(Chart understanding data)

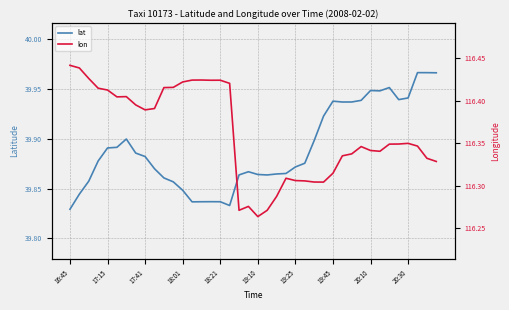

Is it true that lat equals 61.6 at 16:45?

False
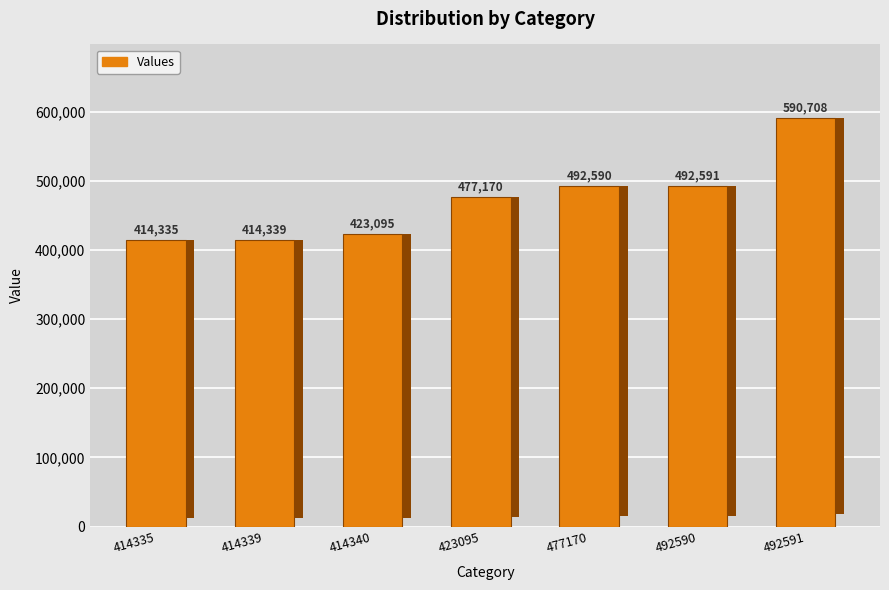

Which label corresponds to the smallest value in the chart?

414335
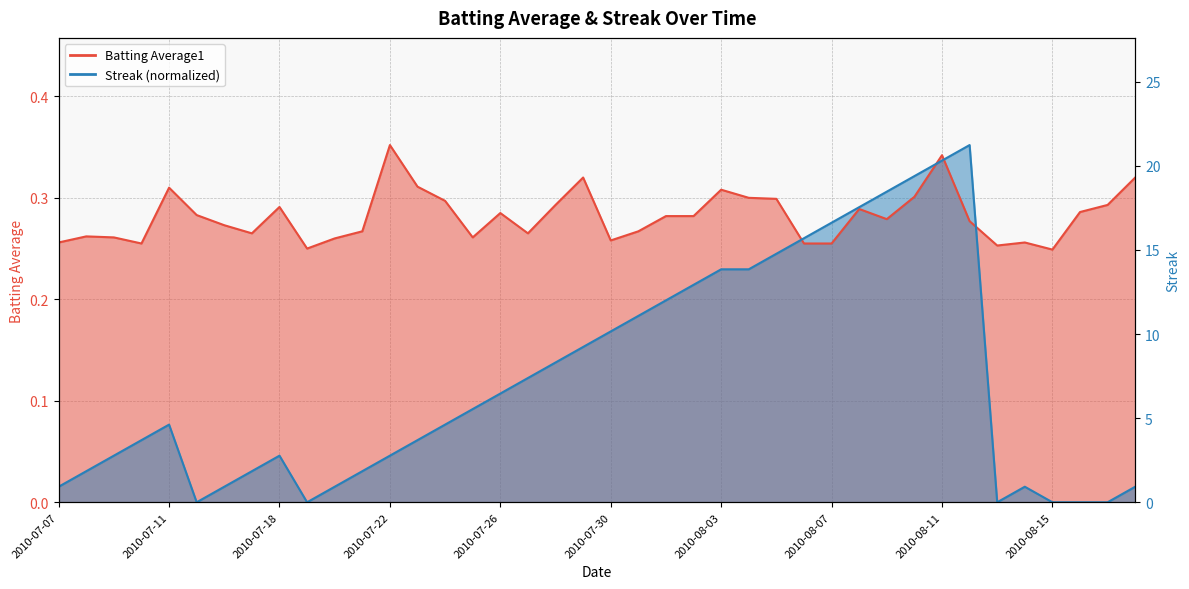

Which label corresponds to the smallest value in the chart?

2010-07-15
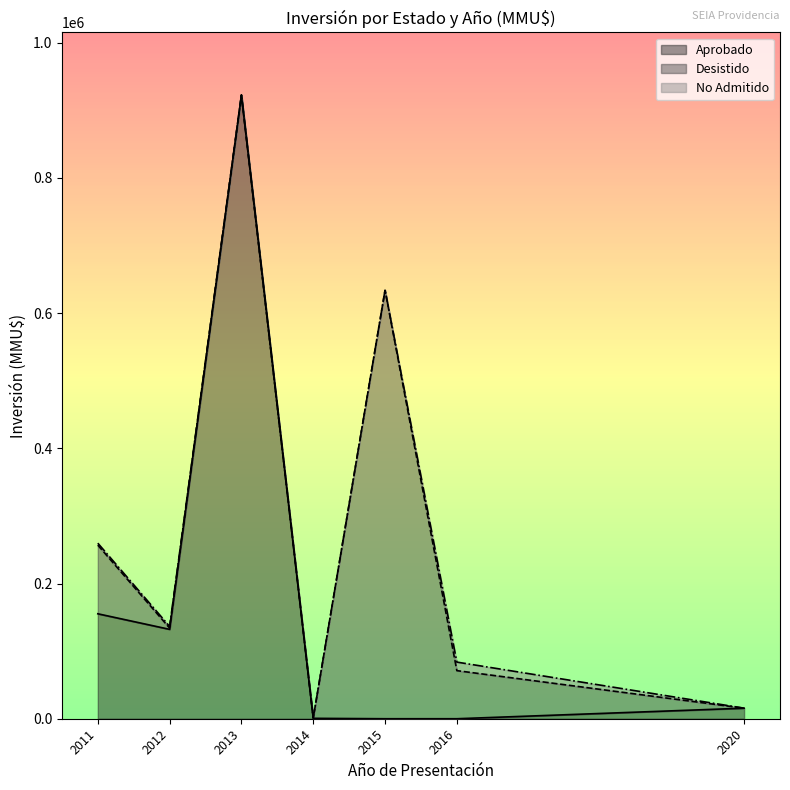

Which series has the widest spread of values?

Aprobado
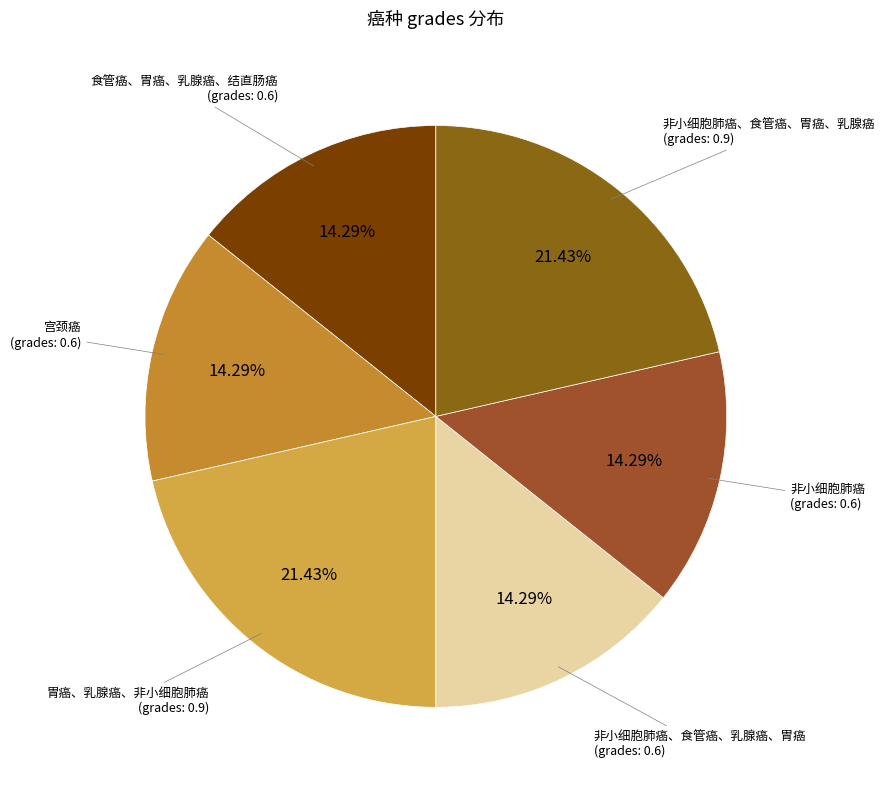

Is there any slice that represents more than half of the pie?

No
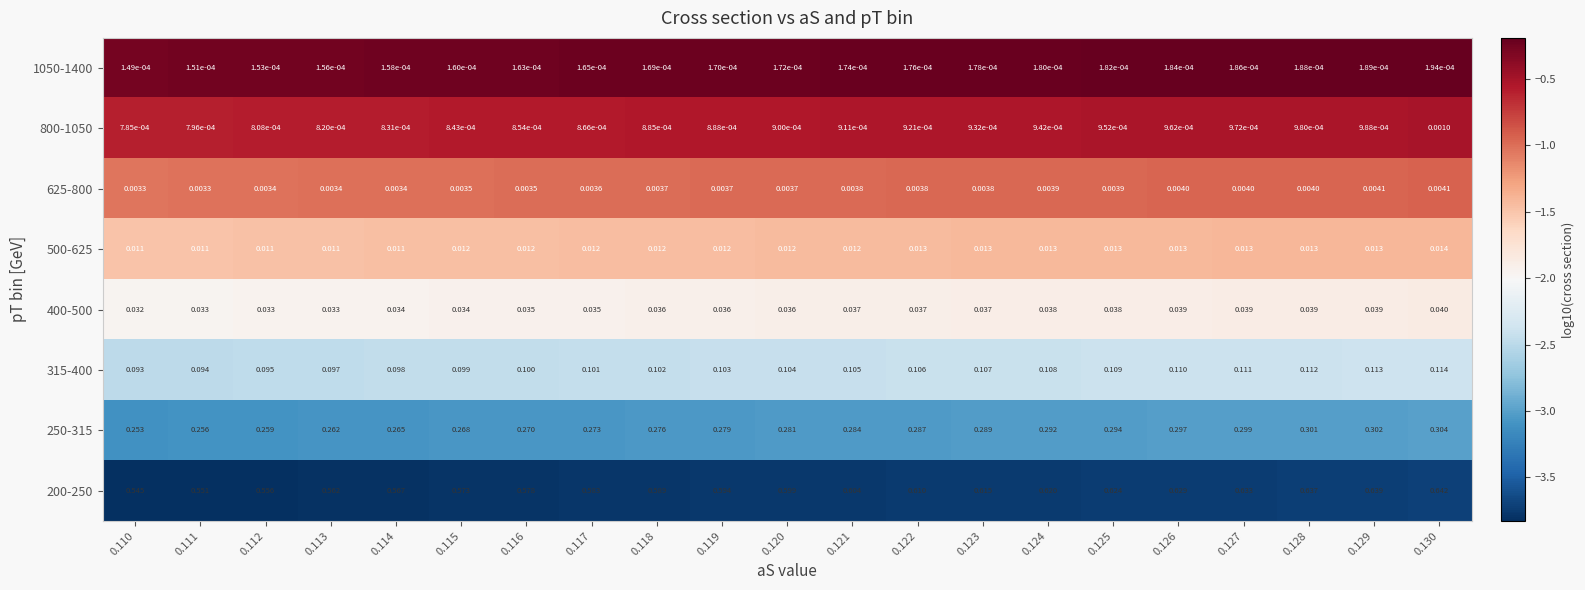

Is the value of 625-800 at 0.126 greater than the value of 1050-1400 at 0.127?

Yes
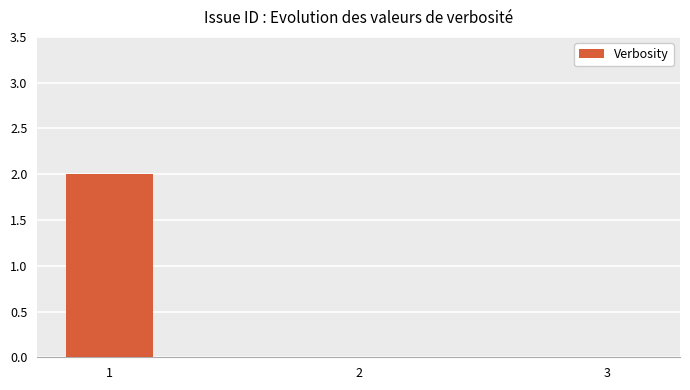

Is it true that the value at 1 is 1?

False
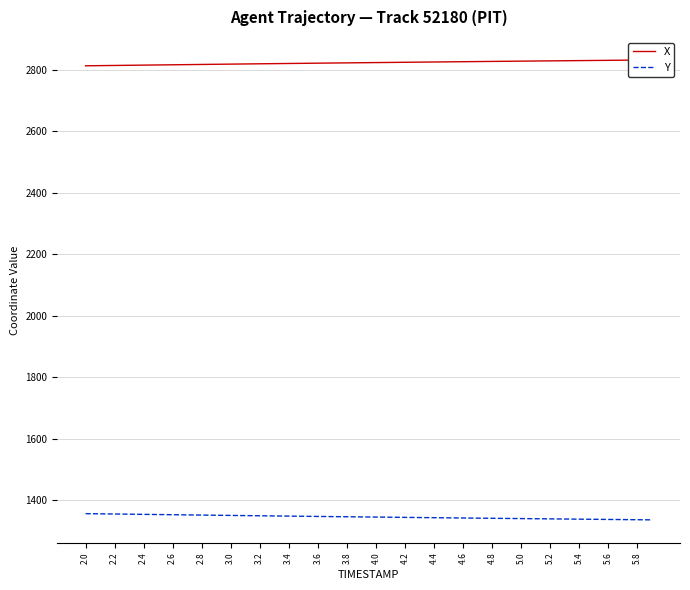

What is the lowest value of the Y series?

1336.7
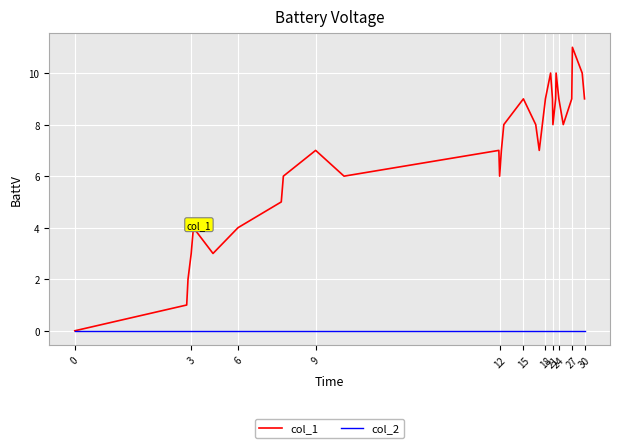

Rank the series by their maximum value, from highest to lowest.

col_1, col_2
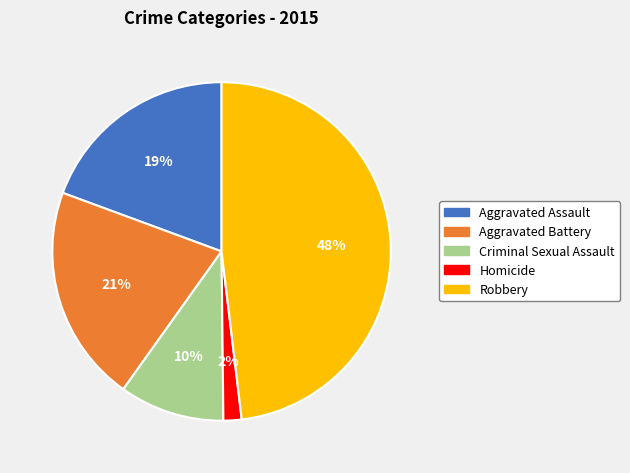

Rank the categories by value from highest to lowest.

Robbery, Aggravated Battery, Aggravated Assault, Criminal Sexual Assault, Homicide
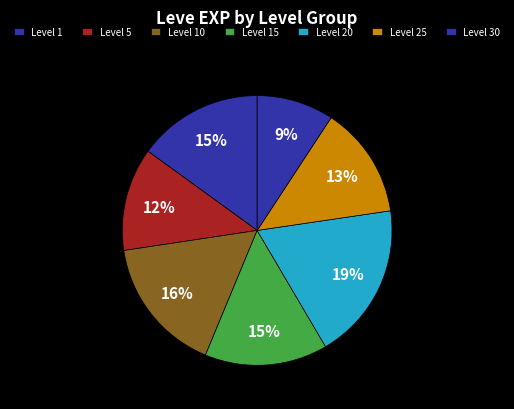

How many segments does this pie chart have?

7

> [Directive]: Find each line in the material above that contains the word "than", and copy every such line.

> [Finished exercise]:
Is there any slice that represents more than half of the pie?
Is the value of 625-800 at 0.126 greater than the value of 1050-1400 at 0.127?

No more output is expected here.